Earlier that year I had promised him the fare for a trip to Perth if he could get himself well enough to go, as it was his lifetime wish to surf at Margaret River. Bravely he started a programme to strengthen himself, it took him 4 months to feel that he could make the trip to relatives in WA. He fulfilled his life dream and surfed at Margaret River, but on his return to Victoria he suffered the most severe breakdown ever and just couldn't get up.
My grief at watching this gentle soul sob out his desire to 'go home to rest' and to see the life energy draining from him was more than I could some days bear. He had always somehow got up and gone on in the past, but this time he didn't. One day while I was attending an appointment he gently put himself to sleep, to awaken no more. When I found him I howled out my grief and loss, and then lovingly released him to go and find the rest his soul craved. What I witnessed at that point was almost beyond description. Whilst I held his physical form, I saw his glorious form walk into a portal of radiance which remains in my memory for ever. The finding by the Coroner was suicide, but I know different, it was the caterpillar turning into a butterfly. He was free, he was Home.
Since Rod's death I have spoken with many, many mothers who have lost their children to 'suicide'. Many of these mothers will tell of gentle, caring, compassionate souls who found this world too severe for their fragile natures. Others have told of terrible psychological illnesses, allergies to chemicals and foods, of lives of incredible bravery and suffering. Then still others have told of those who struggled for years through the Public Mental Health system, of living on the fringe of society, marginalised by poverty, unable to earn a decent living, lonely at times, isolated from family and friends, often not able to sustain a relationship because of illness, and then of these precious ones finally ending their pain.

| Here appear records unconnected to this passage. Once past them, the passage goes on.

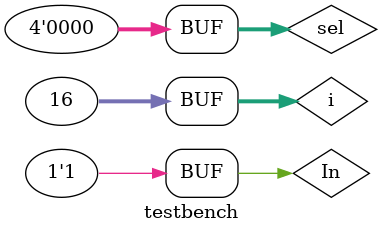
<source format=v>
module testbench;

 reg In;
 reg [3:0] sel;
 wire [0:15] out;
 integer i;
 demux_1x16 d1(In,sel,out);
 
 initial begin
 
 In = 1;sel = 4'b0000;
 
 for( i =0;i<16;i = i+1)begin
  #62 sel = sel +1'b1;
  end
   
 end
 
endmodule

</source>
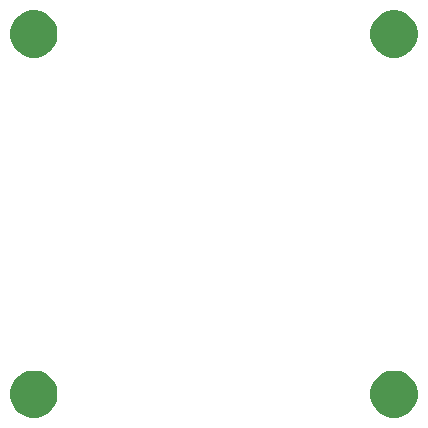
<source format=gbr>
%TF.GenerationSoftware,Altium Limited,Altium Designer,20.2.3 (150)*%
G04 Layer_Color=0*
%FSLAX26Y26*%
%MOIN*%
%TF.SameCoordinates,1E0D65CC-F0FE-4DFC-A0D5-6D9DD74121E6*%
%TF.FilePolarity,Positive*%
%TF.FileFunction,NonPlated,1,4,NPTH,Drill*%
%TF.Part,Single*%
G01*
G75*
G36*
X568598Y502339D02*
X560843D01*
X545631Y505364D01*
X531301Y511300D01*
X518404Y519917D01*
X507437Y530885D01*
X498820Y543781D01*
X492884Y558111D01*
X489858Y573323D01*
Y581079D01*
Y588834D01*
X492884Y604046D01*
X498820Y618376D01*
X507437Y631273D01*
X518404Y642240D01*
X531301Y650857D01*
X545631Y656793D01*
X560843Y659819D01*
X568598D01*
X576354D01*
X591566Y656793D01*
X605896Y650857D01*
X618792Y642240D01*
X629760Y631273D01*
X638377Y618376D01*
X644313Y604046D01*
X647339Y588834D01*
Y581079D01*
Y573323D01*
X644313Y558111D01*
X638377Y543781D01*
X629760Y530885D01*
X618792Y519917D01*
X605896Y511300D01*
X591566Y505364D01*
X576354Y502339D01*
X568598D01*
D01*
D02*
G37*
G36*
Y1703126D02*
X560843D01*
X545631Y1706152D01*
X531301Y1712087D01*
X518404Y1720705D01*
X507437Y1731672D01*
X498820Y1744569D01*
X492884Y1758898D01*
X489858Y1774111D01*
Y1781866D01*
Y1789621D01*
X492884Y1804834D01*
X498820Y1819164D01*
X507437Y1832060D01*
X518404Y1843028D01*
X531301Y1851645D01*
X545631Y1857580D01*
X560843Y1860606D01*
X568598D01*
X576354D01*
X591566Y1857580D01*
X605896Y1851645D01*
X618792Y1843028D01*
X629760Y1832060D01*
X638377Y1819164D01*
X644313Y1804834D01*
X647339Y1789621D01*
Y1781866D01*
Y1774111D01*
X644313Y1758898D01*
X638377Y1744569D01*
X629760Y1731672D01*
X618792Y1720705D01*
X605896Y1712087D01*
X591566Y1706152D01*
X576354Y1703126D01*
X568598D01*
D01*
D02*
G37*
G36*
X1690646Y581079D02*
Y573323D01*
X1693671Y558111D01*
X1699607Y543781D01*
X1708224Y530885D01*
X1719192Y519917D01*
X1732088Y511300D01*
X1746418Y505364D01*
X1761630Y502339D01*
X1769386D01*
X1777141D01*
X1792353Y505364D01*
X1806683Y511300D01*
X1819580Y519917D01*
X1830547Y530885D01*
X1839164Y543781D01*
X1845100Y558111D01*
X1848126Y573323D01*
Y581079D01*
Y588834D01*
X1845100Y604046D01*
X1839164Y618376D01*
X1830547Y631273D01*
X1819580Y642240D01*
X1806683Y650857D01*
X1792353Y656793D01*
X1777141Y659819D01*
X1769386D01*
X1761630D01*
X1746418Y656793D01*
X1732088Y650857D01*
X1719192Y642240D01*
X1708224Y631273D01*
X1699607Y618376D01*
X1693671Y604046D01*
X1690646Y588834D01*
Y581079D01*
D01*
D02*
G37*
G36*
X1769386Y1703126D02*
X1761630D01*
X1746418Y1706152D01*
X1732088Y1712087D01*
X1719192Y1720705D01*
X1708224Y1731672D01*
X1699607Y1744569D01*
X1693671Y1758898D01*
X1690646Y1774111D01*
Y1781866D01*
Y1789621D01*
X1693671Y1804834D01*
X1699607Y1819164D01*
X1708224Y1832060D01*
X1719192Y1843028D01*
X1732088Y1851645D01*
X1746418Y1857580D01*
X1761630Y1860606D01*
X1769386D01*
X1777141D01*
X1792353Y1857580D01*
X1806683Y1851645D01*
X1819580Y1843028D01*
X1830547Y1832060D01*
X1839164Y1819164D01*
X1845100Y1804834D01*
X1848126Y1789621D01*
Y1781866D01*
Y1774111D01*
X1845100Y1758898D01*
X1839164Y1744569D01*
X1830547Y1731672D01*
X1819580Y1720705D01*
X1806683Y1712087D01*
X1792353Y1706152D01*
X1777141Y1703126D01*
X1769386D01*
D01*
D02*
G37*
%TF.MD5,893a12cfd251db25edb2a90a4cec537b*%
M02*

</source>
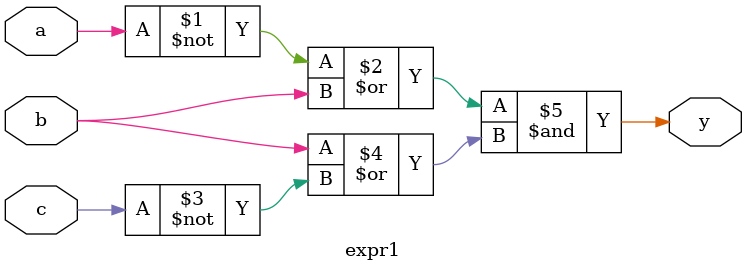
<source format=v>
/*
    Arquitetura de Computadores I - Guia_03
    793605 - Caio Faria Diniz
*/

/* b.) (𝑥′.𝑦)′.(𝑥′.𝑦′)′ */

module expr1 (
    input a, b, c,
    output y
);
    assign y = (~a | b) & (b | ~c);
endmodule

</source>
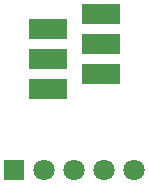
<source format=gts>
G04*
G04 #@! TF.GenerationSoftware,Altium Limited,Altium Designer,23.2.1 (34)*
G04*
G04 Layer_Color=8388736*
%FSLAX44Y44*%
%MOMM*%
G71*
G04*
G04 #@! TF.SameCoordinates,4477C0AE-7A1D-4FD6-A519-23812B22FF84*
G04*
G04*
G04 #@! TF.FilePolarity,Negative*
G04*
G01*
G75*
%ADD14R,3.2032X1.7032*%
%ADD15C,1.8032*%
%ADD16R,1.8032X1.8032*%
D14*
X55600Y149050D02*
D03*
X100600Y161750D02*
D03*
X55600Y123650D02*
D03*
Y98250D02*
D03*
X100600Y136350D02*
D03*
Y110950D02*
D03*
D15*
X78100Y30000D02*
D03*
X52700D02*
D03*
X103500D02*
D03*
X128900D02*
D03*
D16*
X27300D02*
D03*
M02*

</source>
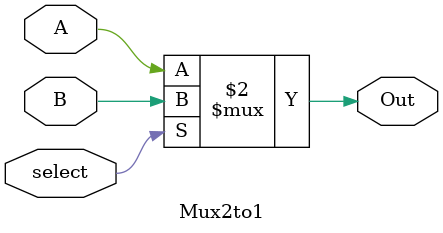
<source format=v>
module Mux2to1(input A, B, select, output Out);
    assign Out = (select == 0) ? A : B;
endmodule

</source>
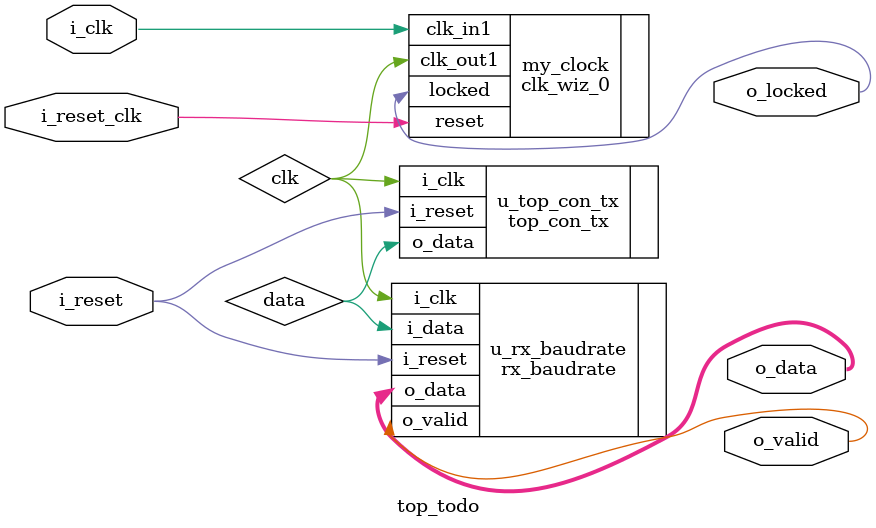
<source format=v>
`timescale 1ns / 1ps


module top_todo
#(
    parameter   PERIODO = 200                       ,
    parameter   F_CLOCK = 1000000000/PERIODO        ,   
    parameter   NB_OPCODE           = 5             ,
    parameter   NB_INSTRUCTION      = 16            ,
    parameter   NB_ADDRESS          = 11            ,
    parameter   NB_OPERAND          = 11            ,
    parameter   NB_DATA             = 16            ,
    parameter   NB_OP               = 6             
)
(//OUTPUTS    
    output wire [NB_DATA-1:0]      o_data       ,
    output wire                    o_valid      ,
    output wire                    o_locked     ,
 //INPUTS
    input wire                     i_clk        ,
    input wire                     i_reset      ,
    input wire                     i_reset_clk
);
    
    wire     data;
    wire     clk;

//CLOCK INSTANTIATION
clk_wiz_0 my_clock
 (
  // Clock out ports
  .clk_out1(clk),
  // Status and control signals
  .reset(i_reset_clk),
  .locked(o_locked),
 // Clock in ports
  .clk_in1(i_clk)
 );    
 
//MODULE INSTANTIATION
  top_con_tx
#(
 )
 u_top_con_tx
 (
    //OUTPUTS
    .o_data  (data)     ,
    //INPUTS
    .i_clk   (clk)    ,
    .i_reset (i_reset)      
    );
        
 rx_baudrate
#()
 u_rx_baudrate
 (
    //OUTPUTS
   .o_data(o_data)      ,
   .o_valid(o_valid)    ,
    //INPUTS
   .i_clk (clk)       ,
   .i_reset(i_reset)    ,
   .i_data(data)        
 );    
 
endmodule

</source>
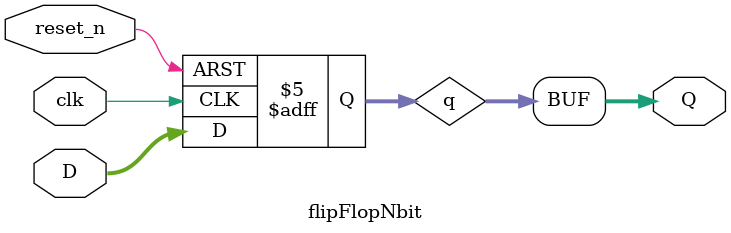
<source format=v>

module flipFlopNbit #(
		      parameter busWidth = 8 //Flip flop bus width. Default = 8 bits.
		    )
     (
      input [(busWidth - 1):0] D,
      input 			clk,
      input 			reset_n,
      output [(busWidth - 1):0] Q      
      );
   

  //Register for holding the output value. Used for assigning in an always block.
	reg [(busWidth - 1):0] q = 0;
   assign Q = q;
   
  
  always @(posedge(clk), negedge(reset_n)) begin
     //If the reset line is low, set the output to be zero despite the input.
     if(reset_n == 1'b0) begin
	q <= 0;
     end
     //Else if the reset line is low, and the flip flops are clocked, set the output
     //to equal the input.
     else if (clk == 1'b1) begin
	q <= D;
     end
     //Else, keep the output the same.
     else begin
	q <= q;
     end
  end//always
   
  endmodule // flipFlopNbit

</source>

Dear enlightened soul, please let the wondrous light that you have in your being, permeate even this area of suicide. Forget what you may have been taught, or think that you believe or know. Ask the higher part of yourself, the Intelligence of the Universe which is all Love and all Mercy and all Compassion to illuminate your understanding. The only judgement that is meted out in all the universe is the judgement that we as human beings pass on one another.
Each of us has a responsibility to reach out and in some way ease the suffering of those around us who have been weakened by illness or misfortune.
I am just so thankful that I had no judgement against suicide, so that when I held my precious sons body in my arms it had no power at all over me to hurt me or to rob me of the knowledge that he went where he longed to be, in his own words, 'Home, safe and warm in the arms of love'
Please receive this in the Spirit of Love, for it will enlarge you even more and you will be an even greater blessing to others than you have been in the past.
Lovingly Val Groenhuizen.
Thankyou Val, for your lovely words and yes, I do believe that this decision made by your son after so much work on his theme of persistence and courage over adversity does not, in any way, represent the type of journey that an undeveloped soul takes into a space of limbo for a period of time. I have been to the verge of suicide myself and hold no judgement over this as a human, but I do know where many go afterwards. I think he did what he came here to do, and I am so glad he chose such a powerful family to experience life within. He definitely chose his mother for a reason.